Os colegas tinham pena dela e alguns tentavam abrir seus olhos.
Um dia chegou um funcionário novo para chefiar um setor. Ele era sério, ensimesmado, olhar triste e compenetrado. Era tímido e sempre estava na sua. Concentrava-se no trabalho e não ligava para o que falavam dele.
Todos comentavam sobre o novo chefe. Diziam que era mal humorado e nunca ria. Que não gostava de brincadeiras e nem de muita conversa.
Não era tão bonito como Ângelo, mas tinha seu charme e carisma.
Diziam que ele era viúvo há algum tempo. Sua esposa, seu filho e sua sogra morreram em um acidente.
Bárbara, que sempre gostava de ajudar a todos, ficou comovida com aquela história e se condoeu da dor dele.
Ela encontrava com ele no café e sempre ia conversar.
Aos poucos ela começou a sentir que ele era um homem muito especial. Sentiu que a compaixão se transformava em um outro sentimento. Nascia nela um amor sereno e verdadeiro.
Ele a convidou pra sair.
Ela soube então que ele era inteligente, interessante e culto.
Era muito diferente de Ângelo de quem ela foi esquecendo. Já não se sentia apaixonada e começou a enxergar seus defeitos. inclusive sua infantilidade e falta de compromisso.
Quando Ângelo percebeu que ela estava se aproximando de Zé Roberto tratou de voltar a jogar seu charme e trazê-la de volta para si.
Mas Bárbara se mostrou desinteressada. Não dava mais trela pra ele.
Ele se sentiu por baixo e não aceitava perder uma mulher para um homem que julgava ser pior e inferior a ele.
Começou a marcar em cima.
Zé Roberto percebeu e soube que Bárbara já fora apaixonada por Ângelo. Como ele era um perfeito cavalheiro, conversou com ela.
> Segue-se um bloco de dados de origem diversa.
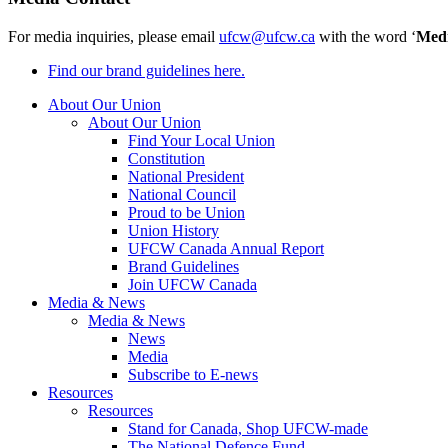
For media inquiries, please email
ufcw@ufcw.ca
with the word ‘
Med
Find our brand guidelines here.
About Our Union
About Our Union
Find Your Local Union
Constitution
National President
National Council
Proud to be Union
Union History
UFCW Canada Annual Report
Brand Guidelines
Join UFCW Canada
Media & News
Media & News
News
Media
Subscribe to E-news
Resources
Resources
Stand for Canada, Shop UFCW-made
The National Defence Fund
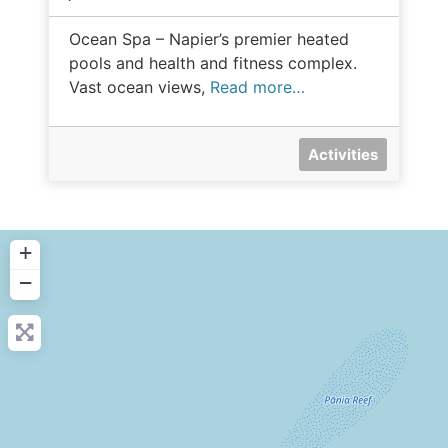
Ocean Spa – Napier’s premier heated
pools and health and fitness complex.
Vast ocean views,
Read more…
Activities
+
−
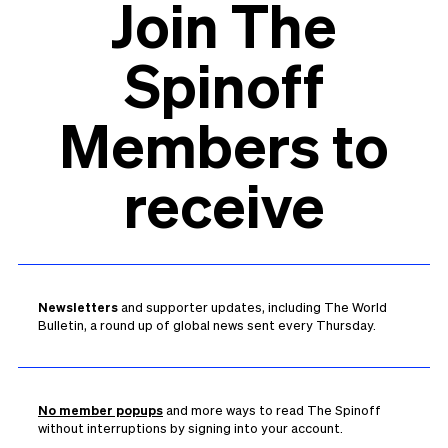
Join The
Spinoff
Members to
receive
Newsletters
and supporter updates, including The World
Bulletin, a round up of global news sent every Thursday.
No member popups
and more ways to read The Spinoff
without interruptions by signing into your account.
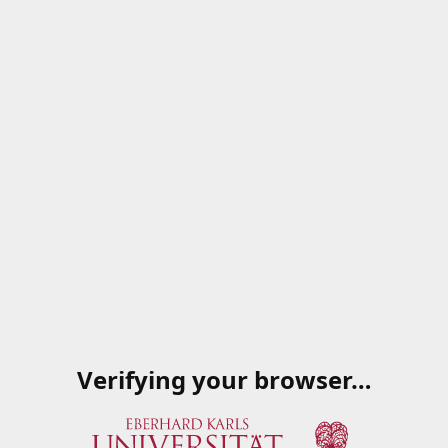
Verifying your browser…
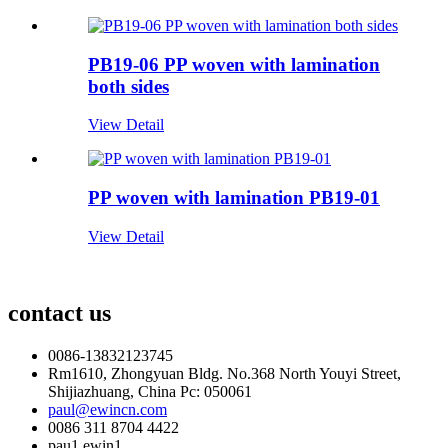
PB19-06 PP woven with lamination
both sides
View Detail
PP woven with lamination PB19-01
View Detail
contact us
0086-13832123745
Rm1610, Zhongyuan Bldg. No.368 North Youyi Street,
Shijiazhuang, China Pc: 050061
paul@ewincn.com
0086 311 8704 4422
pau1.ewin1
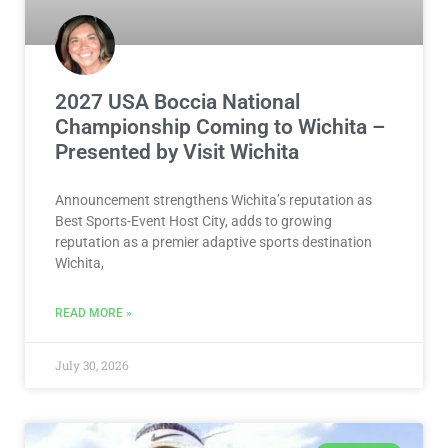
2027 USA Boccia National
Championship Coming to Wichita –
Presented by Visit Wichita
Announcement strengthens Wichita’s reputation as
Best Sports-Event Host City, adds to growing
reputation as a premier adaptive sports destination
Wichita,
READ MORE »
July 30, 2026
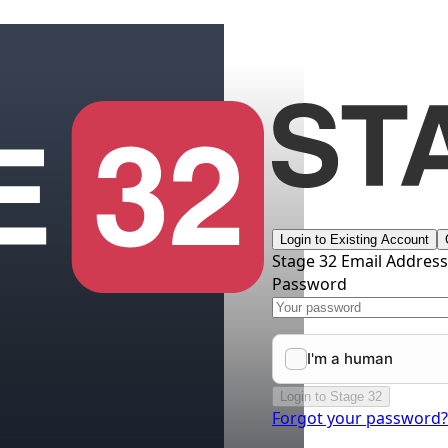
Login to Existing Account
Stage 32 Email Addres
Password
Login to Stage 32
Forgot your password?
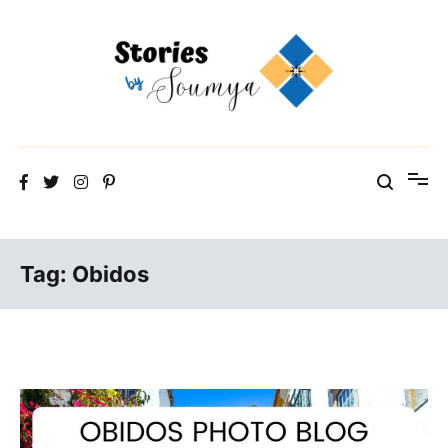
Skip
to
content
The Travel Blog of a Culture Addict
Stories by Soumya
Tag:
Obidos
Ele se abriu dizendo que estava se sentindo pronto pra amar novamente e que não queria ter uma decepção.
Bárbara respondeu que o tempo de Ângelo já havia passado e que ela já estava se sentindo apaixonada por ele.
Eles começaram a namorar.
Ângelo não se conformava e tentava a todo custo reconquistar Bárbara.
Não largava do pé dela. E ela se esquivando.
Ela pediu para ser transferida de setor.
Ângelo não se conformava e tentou não permitir a transferência.
Bárbara então teve uma conversa séria com ele.
-Ângelo, precisamos conversar. Eu não quero mais trabalhar com você. Por favor, não tente impedir minha transferência de setor.
-Você trabalha comigo há mais de três anos. Eu gosto do seu trabalho e preciso de você em minha equipe.
-Precisa por quê? Quantas vezes você já me humilhou e desfez de meu trabalho?
-Você sabe que é brincadeira. Você é uma profissional competente.
-Uma brincadeira de muito mau gosto.
-Algumas vezes eu sou atrapalhado, falo e ajo como não devia. Mas você sabe o quanto eu lhe gosto. Tivemos uma história e não podemos fingir que nada existiu.
-Eu nunca fingi que nada existiu. Mesmo porque você foi muito importante pra mim. O mais importante de todos até então. Mas passou, acabou.
-Uma história como a nossa não se acaba assim. Não acabou. Eu não acredito que você esqueceu de mim e de tudo que vivemos.
-Uma história acaba quando não há reciprocidade de sentimentos e de consideração.
-Você não sabe dos meus sentimentos.
-Mas sei dos meus.
-Eu ainda gosto de você. Eu quero ficar com você. Podemos ser felizes.
-Você nunca vai ser feliz e nunca vai fazer uma mulher feliz pois não sabe amar uma mulher e nem merece ser amado.
-Mas eu posso aprender a amar e ser amado. Se você me ensinar…
-Eu quis muito ouvir isto de você. E você foi muito amado, mas não soube merecer.
-Dá uma chance pra mim, pra nós.
-Não dá mais porque não há mais amor. Você matou todo o amor que eu senti. Aliás, não sei se foi você que matou o amor que eu sentia ou se foi o Zé Roberto que soube conquistar o meu amor. Desejo que um dia você consiga merecer ser amado por uma mulher e que consiga também amar. De hoje em diante nosso relacionamento se restringe à convivência formal de trabalho. Adeus Ângelo!
Ela se virou e foi embora.
Ele ficou parado, sozinho, com cara de paisagem, com cara de quem não acreditava em tudo que ouviu de Bárbara.
Ela foi trabalhar em outro setor.
Tempos depois Bárbara e Zé Roberto se casaram com promessas de amor eterno. Mas ambos sabiam que eterno é um tempo longo demais e que o amor duraria o tempo que fosse cultivado e cativado no dia a dia.